**Problem to work on**
Copy all of the items below word for word, keeping every line as it is.

**Data under study**
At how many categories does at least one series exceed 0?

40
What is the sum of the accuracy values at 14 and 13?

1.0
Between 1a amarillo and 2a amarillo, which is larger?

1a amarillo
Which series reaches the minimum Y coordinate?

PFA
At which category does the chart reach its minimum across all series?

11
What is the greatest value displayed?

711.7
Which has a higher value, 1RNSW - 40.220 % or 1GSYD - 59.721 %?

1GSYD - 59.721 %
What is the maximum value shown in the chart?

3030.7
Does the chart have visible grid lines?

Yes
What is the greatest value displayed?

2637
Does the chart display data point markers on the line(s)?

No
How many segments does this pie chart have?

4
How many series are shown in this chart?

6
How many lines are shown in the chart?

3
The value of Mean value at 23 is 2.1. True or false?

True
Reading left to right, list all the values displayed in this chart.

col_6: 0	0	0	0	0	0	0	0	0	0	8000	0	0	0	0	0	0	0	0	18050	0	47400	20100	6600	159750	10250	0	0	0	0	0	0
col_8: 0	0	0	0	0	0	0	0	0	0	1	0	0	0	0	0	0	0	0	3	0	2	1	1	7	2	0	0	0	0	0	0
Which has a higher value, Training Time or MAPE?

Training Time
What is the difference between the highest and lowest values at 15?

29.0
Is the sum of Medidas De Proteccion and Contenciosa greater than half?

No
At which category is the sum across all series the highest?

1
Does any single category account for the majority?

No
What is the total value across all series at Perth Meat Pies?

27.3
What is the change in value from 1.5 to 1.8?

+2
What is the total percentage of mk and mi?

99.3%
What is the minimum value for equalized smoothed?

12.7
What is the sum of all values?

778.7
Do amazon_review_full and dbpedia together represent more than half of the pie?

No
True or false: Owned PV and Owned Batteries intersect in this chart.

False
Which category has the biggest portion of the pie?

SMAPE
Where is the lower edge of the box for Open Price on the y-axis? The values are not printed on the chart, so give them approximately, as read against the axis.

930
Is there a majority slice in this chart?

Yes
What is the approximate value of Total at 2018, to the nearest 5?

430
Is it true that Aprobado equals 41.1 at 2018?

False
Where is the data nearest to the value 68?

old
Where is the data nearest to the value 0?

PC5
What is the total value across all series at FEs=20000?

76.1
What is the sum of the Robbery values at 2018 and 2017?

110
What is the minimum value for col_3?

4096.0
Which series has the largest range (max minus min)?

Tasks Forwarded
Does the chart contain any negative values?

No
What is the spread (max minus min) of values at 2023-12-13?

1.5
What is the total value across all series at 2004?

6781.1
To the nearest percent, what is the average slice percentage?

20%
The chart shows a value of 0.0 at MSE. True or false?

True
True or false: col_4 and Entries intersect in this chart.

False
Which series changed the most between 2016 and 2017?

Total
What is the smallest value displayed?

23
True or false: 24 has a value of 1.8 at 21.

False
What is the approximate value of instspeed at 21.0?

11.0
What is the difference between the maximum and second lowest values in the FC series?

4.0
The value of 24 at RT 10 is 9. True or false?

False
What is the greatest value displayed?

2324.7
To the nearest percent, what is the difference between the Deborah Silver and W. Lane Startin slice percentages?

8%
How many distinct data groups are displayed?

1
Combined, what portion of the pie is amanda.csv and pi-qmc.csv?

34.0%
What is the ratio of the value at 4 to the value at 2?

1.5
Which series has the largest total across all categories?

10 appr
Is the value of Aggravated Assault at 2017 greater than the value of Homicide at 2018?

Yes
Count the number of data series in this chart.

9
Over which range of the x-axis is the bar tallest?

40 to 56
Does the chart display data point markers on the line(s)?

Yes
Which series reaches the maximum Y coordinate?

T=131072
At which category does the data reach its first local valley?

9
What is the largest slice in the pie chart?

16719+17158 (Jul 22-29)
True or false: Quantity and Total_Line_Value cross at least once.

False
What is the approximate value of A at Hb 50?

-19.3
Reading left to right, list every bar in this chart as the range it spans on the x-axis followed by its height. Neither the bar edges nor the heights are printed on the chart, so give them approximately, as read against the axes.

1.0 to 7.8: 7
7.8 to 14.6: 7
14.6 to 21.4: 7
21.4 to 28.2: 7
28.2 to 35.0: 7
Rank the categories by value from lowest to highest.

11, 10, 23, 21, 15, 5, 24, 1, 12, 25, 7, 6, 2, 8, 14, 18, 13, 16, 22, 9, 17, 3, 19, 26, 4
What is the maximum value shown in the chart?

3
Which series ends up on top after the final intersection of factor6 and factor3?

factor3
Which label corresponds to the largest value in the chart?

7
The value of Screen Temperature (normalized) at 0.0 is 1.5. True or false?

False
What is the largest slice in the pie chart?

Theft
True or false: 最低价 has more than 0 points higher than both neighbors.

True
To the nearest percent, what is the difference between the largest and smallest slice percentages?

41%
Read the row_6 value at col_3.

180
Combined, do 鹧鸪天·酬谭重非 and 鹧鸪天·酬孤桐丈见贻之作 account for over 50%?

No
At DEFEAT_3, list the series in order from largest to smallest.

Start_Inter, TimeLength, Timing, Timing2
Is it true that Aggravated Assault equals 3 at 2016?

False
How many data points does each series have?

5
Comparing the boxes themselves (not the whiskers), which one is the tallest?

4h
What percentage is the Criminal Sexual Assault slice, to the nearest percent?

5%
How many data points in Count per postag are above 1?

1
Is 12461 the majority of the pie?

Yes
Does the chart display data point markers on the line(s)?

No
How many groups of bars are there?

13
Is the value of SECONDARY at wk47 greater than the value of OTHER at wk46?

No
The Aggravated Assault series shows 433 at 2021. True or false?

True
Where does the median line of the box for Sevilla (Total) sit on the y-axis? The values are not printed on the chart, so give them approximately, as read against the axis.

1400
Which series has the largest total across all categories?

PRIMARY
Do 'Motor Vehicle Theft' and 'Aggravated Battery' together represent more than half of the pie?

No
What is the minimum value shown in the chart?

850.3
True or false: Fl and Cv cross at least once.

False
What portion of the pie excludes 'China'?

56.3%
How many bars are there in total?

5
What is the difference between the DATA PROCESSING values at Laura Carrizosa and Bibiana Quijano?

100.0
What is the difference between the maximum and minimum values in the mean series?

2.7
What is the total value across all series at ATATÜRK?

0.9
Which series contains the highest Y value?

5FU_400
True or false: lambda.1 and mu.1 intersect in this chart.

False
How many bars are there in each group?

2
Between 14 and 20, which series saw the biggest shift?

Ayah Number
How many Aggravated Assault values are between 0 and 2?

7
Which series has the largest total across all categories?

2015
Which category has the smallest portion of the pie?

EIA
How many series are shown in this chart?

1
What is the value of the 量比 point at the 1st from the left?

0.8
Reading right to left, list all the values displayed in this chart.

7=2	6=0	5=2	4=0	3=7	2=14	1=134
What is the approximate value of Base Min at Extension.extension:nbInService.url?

**Response area**
At how many categories does at least one series exceed 0?

40
What is the sum of the accuracy values at 14 and 13?

1.0
Between 1a amarillo and 2a amarillo, which is larger?

1a amarillo
Which series reaches the minimum Y coordinate?

PFA
At which category does the chart reach its minimum across all series?

11
What is the greatest value displayed?

711.7
Which has a higher value, 1RNSW - 40.220 % or 1GSYD - 59.721 %?

1GSYD - 59.721 %
What is the maximum value shown in the chart?

3030.7
Does the chart have visible grid lines?

Yes
What is the greatest value displayed?

2637
Does the chart display data point markers on the line(s)?

No
How many segments does this pie chart have?

4
How many series are shown in this chart?

6
How many lines are shown in the chart?

3
The value of Mean value at 23 is 2.1. True or false?

True
Reading left to right, list all the values displayed in this chart.

col_6: 0	0	0	0	0	0	0	0	0	0	8000	0	0	0	0	0	0	0	0	18050	0	47400	20100	6600	159750	10250	0	0	0	0	0	0
col_8: 0	0	0	0	0	0	0	0	0	0	1	0	0	0	0	0	0	0	0	3	0	2	1	1	7	2	0	0	0	0	0	0
Which has a higher value, Training Time or MAPE?

Training Time
What is the difference between the highest and lowest values at 15?

29.0
Is the sum of Medidas De Proteccion and Contenciosa greater than half?

No
At which category is the sum across all series the highest?

1
Does any single category account for the majority?

No
What is the total value across all series at Perth Meat Pies?

27.3
What is the change in value from 1.5 to 1.8?

+2
What is the total percentage of mk and mi?

99.3%
What is the minimum value for equalized smoothed?

12.7
What is the sum of all values?

778.7
Do amazon_review_full and dbpedia together represent more than half of the pie?

No
True or false: Owned PV and Owned Batteries intersect in this chart.

False
Which category has the biggest portion of the pie?

SMAPE
Where is the lower edge of the box for Open Price on the y-axis? The values are not printed on the chart, so give them approximately, as read against the axis.

930
Is there a majority slice in this chart?

Yes
What is the approximate value of Total at 2018, to the nearest 5?

430
Is it true that Aprobado equals 41.1 at 2018?

False
Where is the data nearest to the value 68?

old
Where is the data nearest to the value 0?

PC5
What is the total value across all series at FEs=20000?

76.1
What is the sum of the Robbery values at 2018 and 2017?

110
What is the minimum value for col_3?

4096.0
Which series has the largest range (max minus min)?

Tasks Forwarded
Does the chart contain any negative values?

No
What is the spread (max minus min) of values at 2023-12-13?

1.5
What is the total value across all series at 2004?

6781.1
To the nearest percent, what is the average slice percentage?

20%
The chart shows a value of 0.0 at MSE. True or false?

True
True or false: col_4 and Entries intersect in this chart.

False
Which series changed the most between 2016 and 2017?

Total
What is the smallest value displayed?

23
True or false: 24 has a value of 1.8 at 21.

False
What is the approximate value of instspeed at 21.0?

11.0
What is the difference between the maximum and second lowest values in the FC series?

4.0
The value of 24 at RT 10 is 9. True or false?

False
What is the greatest value displayed?

2324.7
To the nearest percent, what is the difference between the Deborah Silver and W. Lane Startin slice percentages?

8%
How many distinct data groups are displayed?

1
Combined, what portion of the pie is amanda.csv and pi-qmc.csv?

34.0%
What is the ratio of the value at 4 to the value at 2?

1.5
Which series has the largest total across all categories?

10 appr
Is the value of Aggravated Assault at 2017 greater than the value of Homicide at 2018?

Yes
Count the number of data series in this chart.

9
Over which range of the x-axis is the bar tallest?

40 to 56
Does the chart display data point markers on the line(s)?

Yes
Which series reaches the maximum Y coordinate?

T=131072
At which category does the data reach its first local valley?

9
What is the largest slice in the pie chart?

16719+17158 (Jul 22-29)
True or false: Quantity and Total_Line_Value cross at least once.

False
What is the approximate value of A at Hb 50?

-19.3
Reading left to right, list every bar in this chart as the range it spans on the x-axis followed by its height. Neither the bar edges nor the heights are printed on the chart, so give them approximately, as read against the axes.

1.0 to 7.8: 7
7.8 to 14.6: 7
14.6 to 21.4: 7
21.4 to 28.2: 7
28.2 to 35.0: 7
Rank the categories by value from lowest to highest.

11, 10, 23, 21, 15, 5, 24, 1, 12, 25, 7, 6, 2, 8, 14, 18, 13, 16, 22, 9, 17, 3, 19, 26, 4
What is the maximum value shown in the chart?

3
Which series ends up on top after the final intersection of factor6 and factor3?

factor3
Which label corresponds to the largest value in the chart?

7
The value of Screen Temperature (normalized) at 0.0 is 1.5. True or false?

False
What is the largest slice in the pie chart?

Theft
True or false: 最低价 has more than 0 points higher than both neighbors.

True
To the nearest percent, what is the difference between the largest and smallest slice percentages?

41%
Read the row_6 value at col_3.

180
Combined, do 鹧鸪天·酬谭重非 and 鹧鸪天·酬孤桐丈见贻之作 account for over 50%?

No
At DEFEAT_3, list the series in order from largest to smallest.

Start_Inter, TimeLength, Timing, Timing2
Is it true that Aggravated Assault equals 3 at 2016?

False
How many data points does each series have?

5
Comparing the boxes themselves (not the whiskers), which one is the tallest?

4h
What percentage is the Criminal Sexual Assault slice, to the nearest percent?

5%
How many data points in Count per postag are above 1?

1
Is 12461 the majority of the pie?

Yes
Does the chart display data point markers on the line(s)?

No
How many groups of bars are there?

13
Is the value of SECONDARY at wk47 greater than the value of OTHER at wk46?

No
The Aggravated Assault series shows 433 at 2021. True or false?

True
Where does the median line of the box for Sevilla (Total) sit on the y-axis? The values are not printed on the chart, so give them approximately, as read against the axis.

1400
Which series has the largest total across all categories?

PRIMARY
Do 'Motor Vehicle Theft' and 'Aggravated Battery' together represent more than half of the pie?

No
What is the minimum value shown in the chart?

850.3
True or false: Fl and Cv cross at least once.

False
What portion of the pie excludes 'China'?

56.3%
How many bars are there in total?

5
What is the difference between the DATA PROCESSING values at Laura Carrizosa and Bibiana Quijano?

100.0
What is the difference between the maximum and minimum values in the mean series?

2.7
What is the total value across all series at ATATÜRK?

0.9
Which series contains the highest Y value?

5FU_400
True or false: lambda.1 and mu.1 intersect in this chart.

False
How many bars are there in each group?

2
Between 14 and 20, which series saw the biggest shift?

Ayah Number
How many Aggravated Assault values are between 0 and 2?

7
Which series has the largest total across all categories?

2015
Which category has the smallest portion of the pie?

EIA
How many series are shown in this chart?

1
What is the value of the 量比 point at the 1st from the left?

0.8
Reading right to left, list all the values displayed in this chart.

7=2	6=0	5=2	4=0	3=7	2=14	1=134
What is the approximate value of Base Min at Extension.extension:nbInService.url?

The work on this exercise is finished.